It would be hard to find a podcast-hosting duo more totally invested in answering your financial questions than Alison Southwick and Robert Brokamp -- they put "Answers" in the show's name, for goodness' sake! And this week, they're at it again, combing through the Motley Fool Answers mailbag in search of conundrums to address for their listeners. But because three heads are better than two, for this episode, they've enlisted the help of Sean Gates, a financial planner with Motley Fool Wealth Management.
In this segment, they weigh in on a problem that more and more retirees are grappling with: They've left the work force before 65, and now, they need some kind of health insurance to bridge the gap until Medicare kicks in. None of the three choices they have are perfect: One is relatively short term, one is likely to be pricey, and the third...well, you may never have heard about it before. Good news: It's not overpriced. Bad news: It comes with an unusual set of caveats and gaps.
Sean Gates is an employee of Motley Fool Wealth Management, a separate, sister company of The Motley Fool, LLC. The views of Sean Gates and Motley Fool Wealth Management are not the views of The Motley Fool, LLC and should not be taken as such.
A full transcript follows the video.
This video was recorded on June 26, 2018.
Alison Southwick: Next question comes from Diane. "I plan to retire soon, and my husband and I need health insurance until we are old enough for Medicare -- three years for me and eight for him. He is on my health insurance now since he is running a small business out of our home."
Sean Gates: The first thing I would say is that Alison is modest in that the first seven sentences of that question were love for Alison. Just, for what it's worth.
Robert Brokamp: [laughs] It's true.
Southwick: [laughs] Diane was kind enough to say that she loves to hear my voice because I sound so wonderfully happy. And I am! How could I not be wonderfully happy with you guys? Come on! Thank you, Diane!
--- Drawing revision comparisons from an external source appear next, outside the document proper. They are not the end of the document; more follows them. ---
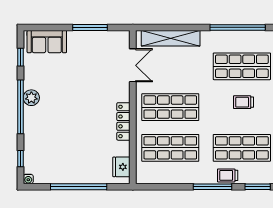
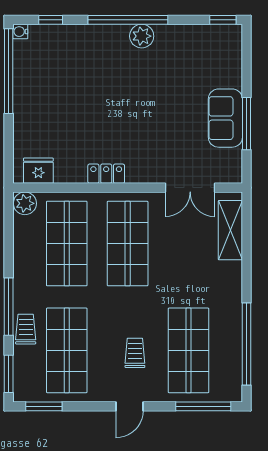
shelving: (171, 38) -> (230, 230), width x0.68
sofa: (47, 42) -> (225, 118), moved
window: (20, 57) -> (223, 20), moved
locker: (123, 121) -> (106, 174), width x0.66
plant: (143, 176) -> (25, 203), added
window: (79, 187) -> (9, 71), moved

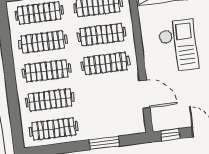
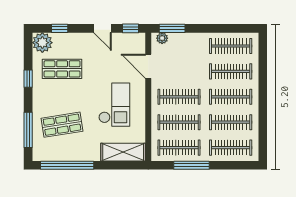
checkout: (178, 45) -> (114, 105), turned 180
plant: (133, 128) -> (162, 38), added
window: (104, 143) -> (172, 28), moved

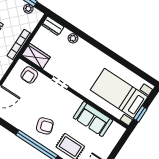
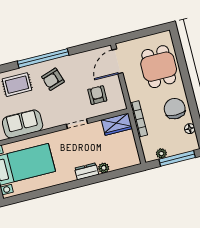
dresser: (53, 26) -> (87, 171), moved
armchair: (29, 75) -> (97, 95), moved

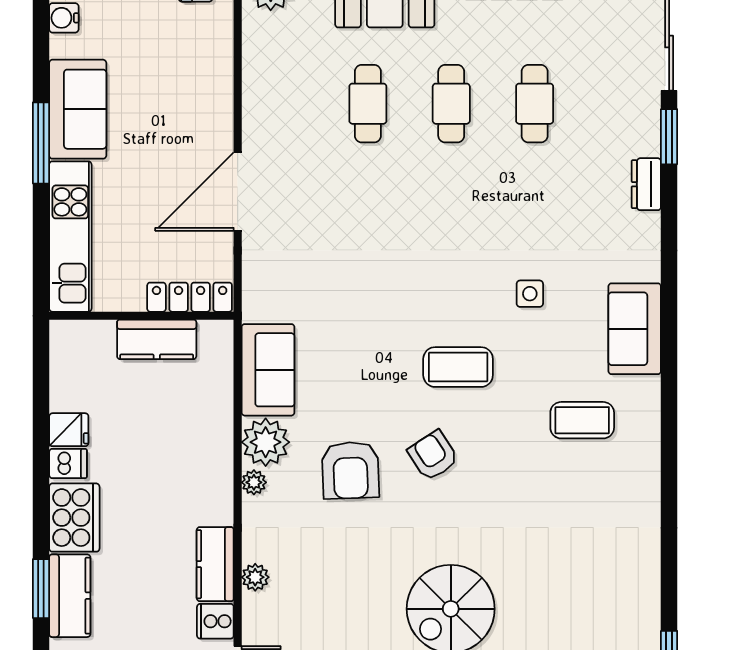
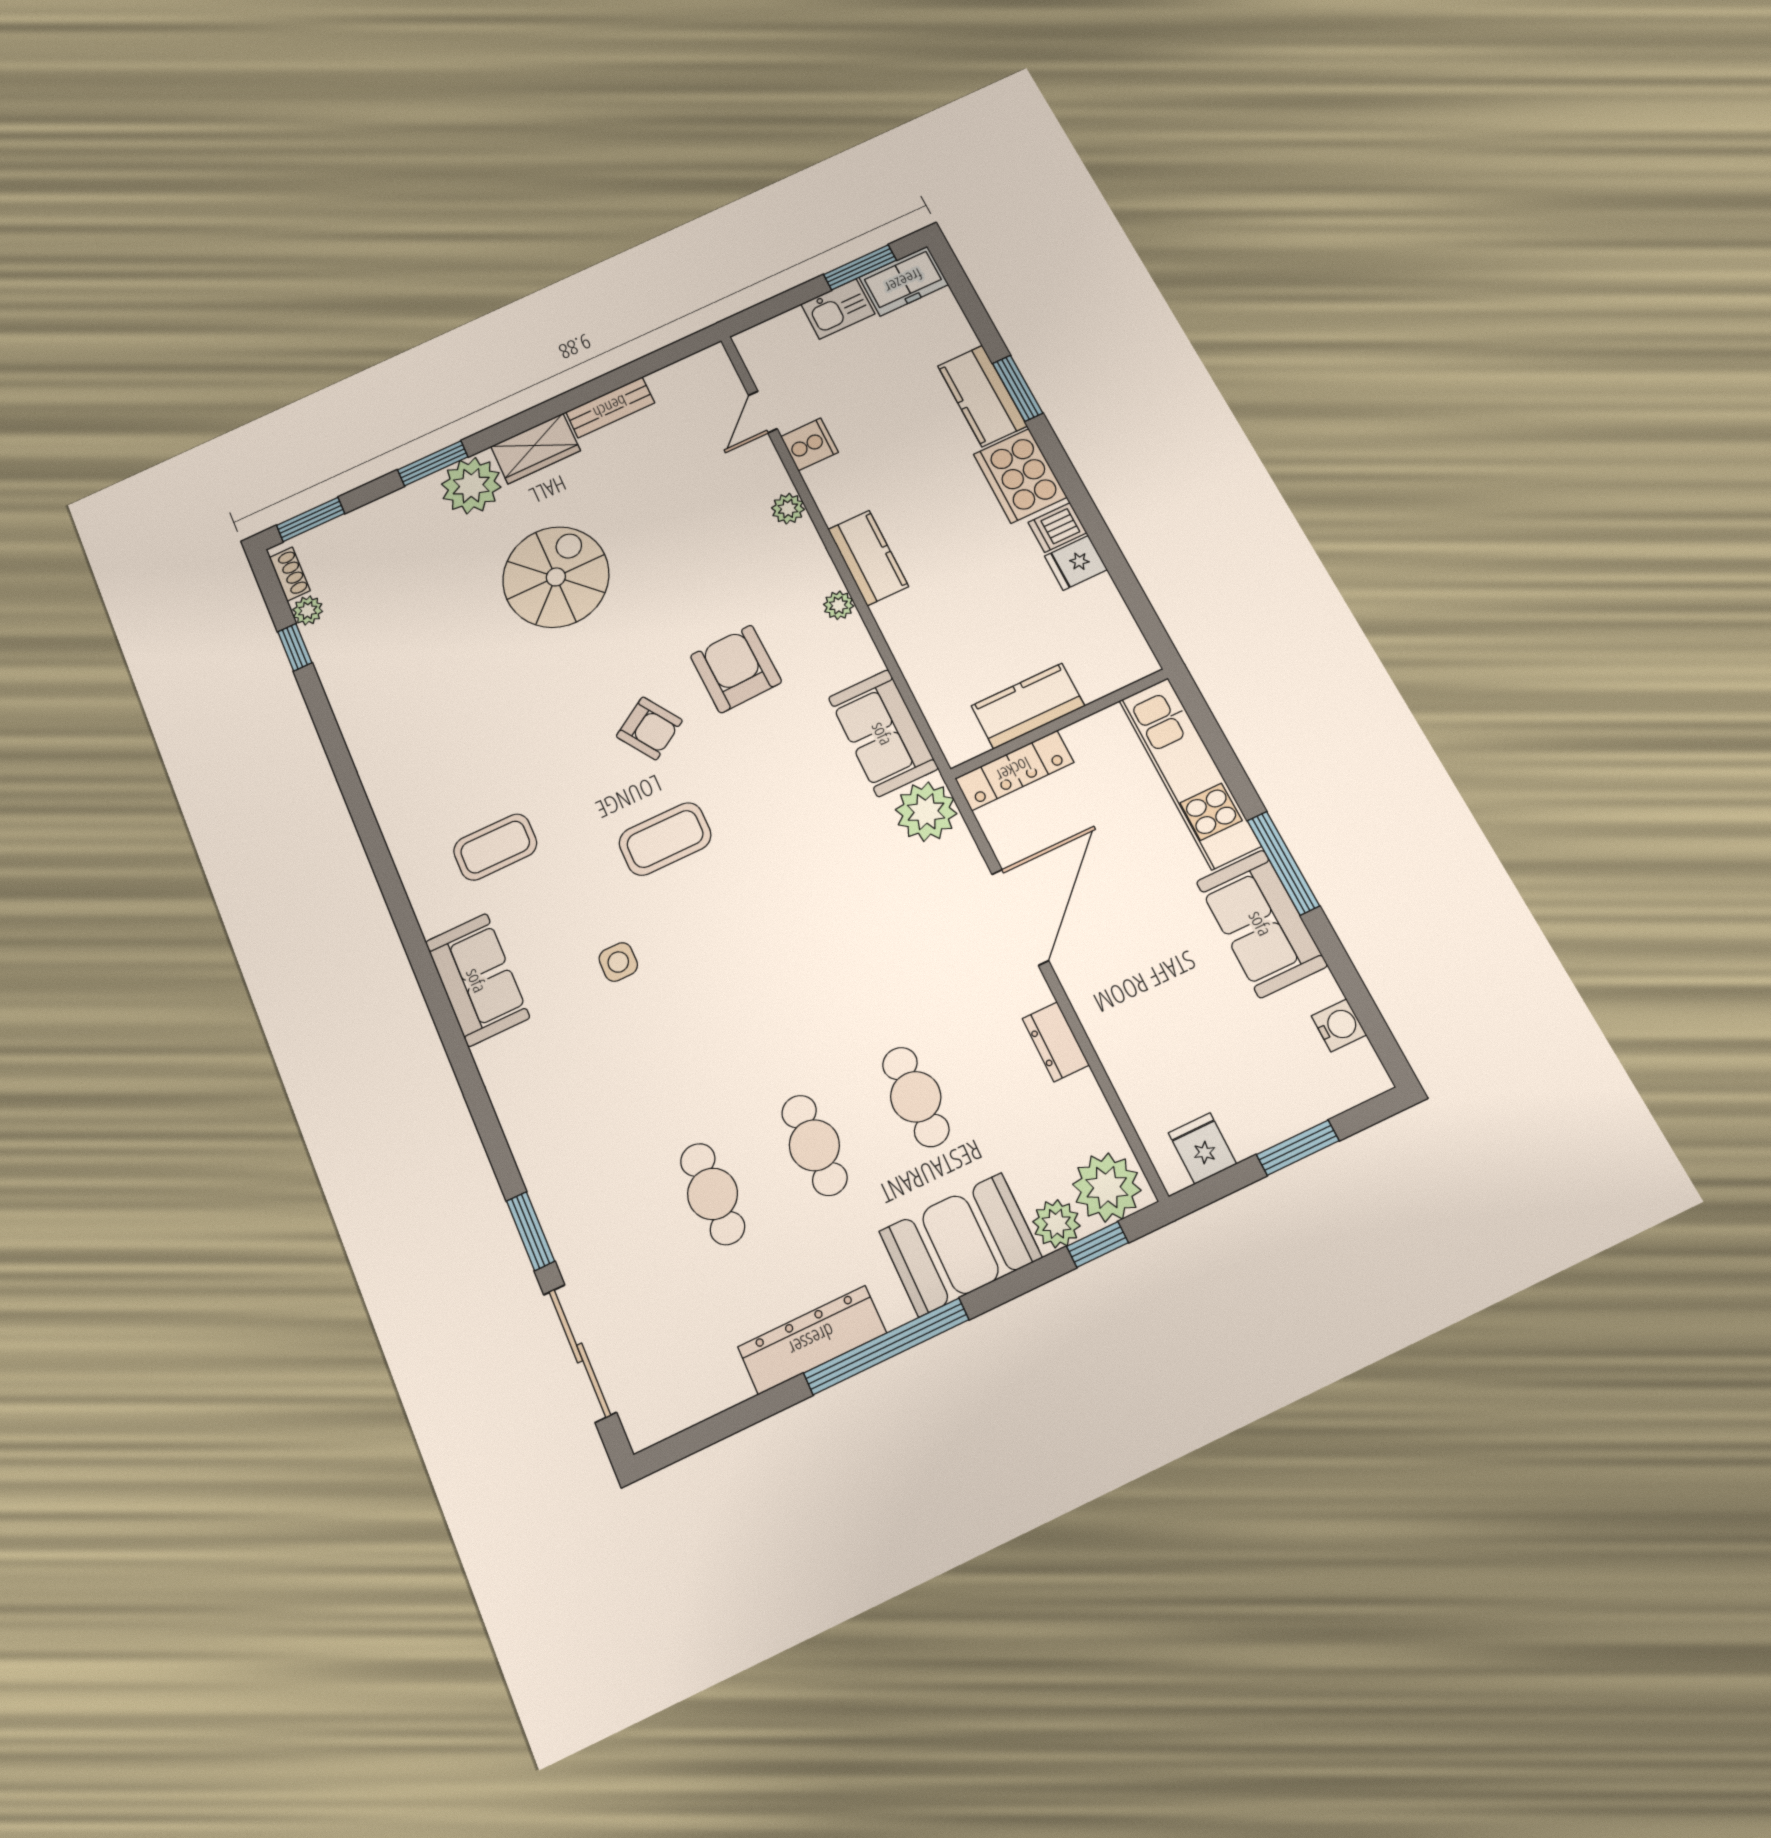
dresser: (646, 184) -> (1056, 1042), moved, turned 180
plant: (266, 442) -> (926, 812), moved
kitchen counter: (215, 564) -> (868, 558), moved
That's very sweet of you to say.
Gates: I run into this question in my day-to-day all the time now. There's a huge swath of retirees who are getting to the point where they're not quite Medicare age, but the clock has punched its last card, so to speak, and they need options for healthcare. Of what I know of, there are really three options that you can do.
You can do COBRA, which is an extension of your existing health insurance, but that has a time delay on it. You can only have that for about 18 months, and you have to pay the equivalent amount of premiums that you would have while you were employed to get a similar level of coverage to your employer. That'll gap you some of whatever, if you're 60 and you need to make it to 65, that gets you to 61.5. That's part of the way there, and usually a good option.
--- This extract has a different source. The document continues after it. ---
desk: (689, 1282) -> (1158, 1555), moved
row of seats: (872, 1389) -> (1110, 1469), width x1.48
For the rest of the time period, there are really two ways: the Obamacare exchanges, which everyone hates, until they need it.
I won't lie, they're getting more expensive. It's very difficult. You used to be able to find plans that had nice benefits like HSAs, and those are becoming less and less common on the exchanges. The selection is worse and worse. But it's still one of the only options.
The second option, which I will make you aware of, but is risky in its own right, is something called health share ministries. It's basically not health insurance as codified by law, but it is something that's snuck in as a loophole. Religious organizations, because they didn't want to pay for abortions or things like that in the premium coverage, were allowed to create this almost separate entity. It's basically a cost-sharing pool, which almost all insurance is, but it's relegated to particular organizations. In this case, you might see, an example is Christian Healthcare Ministries. If you went to their website, it's a group of like-minded Christians. You can sign up, and basically, you pay a monthly contribution to a pool of dollars that then covers every person who's in that group's cost of coverage.
The tricks here are, prescription drugs are not included. You have to pay those out of pocket. There's really no coverage at all. Then, you have to wonder, is that organization managing the funds well? If 50% of the people got cancer and needed tremendous amounts of healthcare costs, is that going to support it? Again, this is not classified as health insurance, so it's not regulated the same way as a traditional health insurance option.
The reason that I mention it with the caveat of all those risks is that, again, Obamacare exchange programs are expensive. I've been in situations where people are like, "I want health insurance, but it's going to cost me $4,000 a month. That's more than my mortgage, I can't do it." Yeah. It's just too much. In that case, this option is a fair one. To put dollars to it, if you had that $4,000 monthly payment, you might be able to find a healthcare sharing account that would cost you around $500-700, and I've heard some pretty good success stories on having those things covered.
Southwick: Huh! I had never heard of that. Now, are they going to card you make sure that you're a Christian?
Gates: That is an excellent question. I'm secular myself. I recommend this to all people. They do not card you. This is becoming a larger phenomenon, so other affinity groups, so to speak, are starting to enter this market.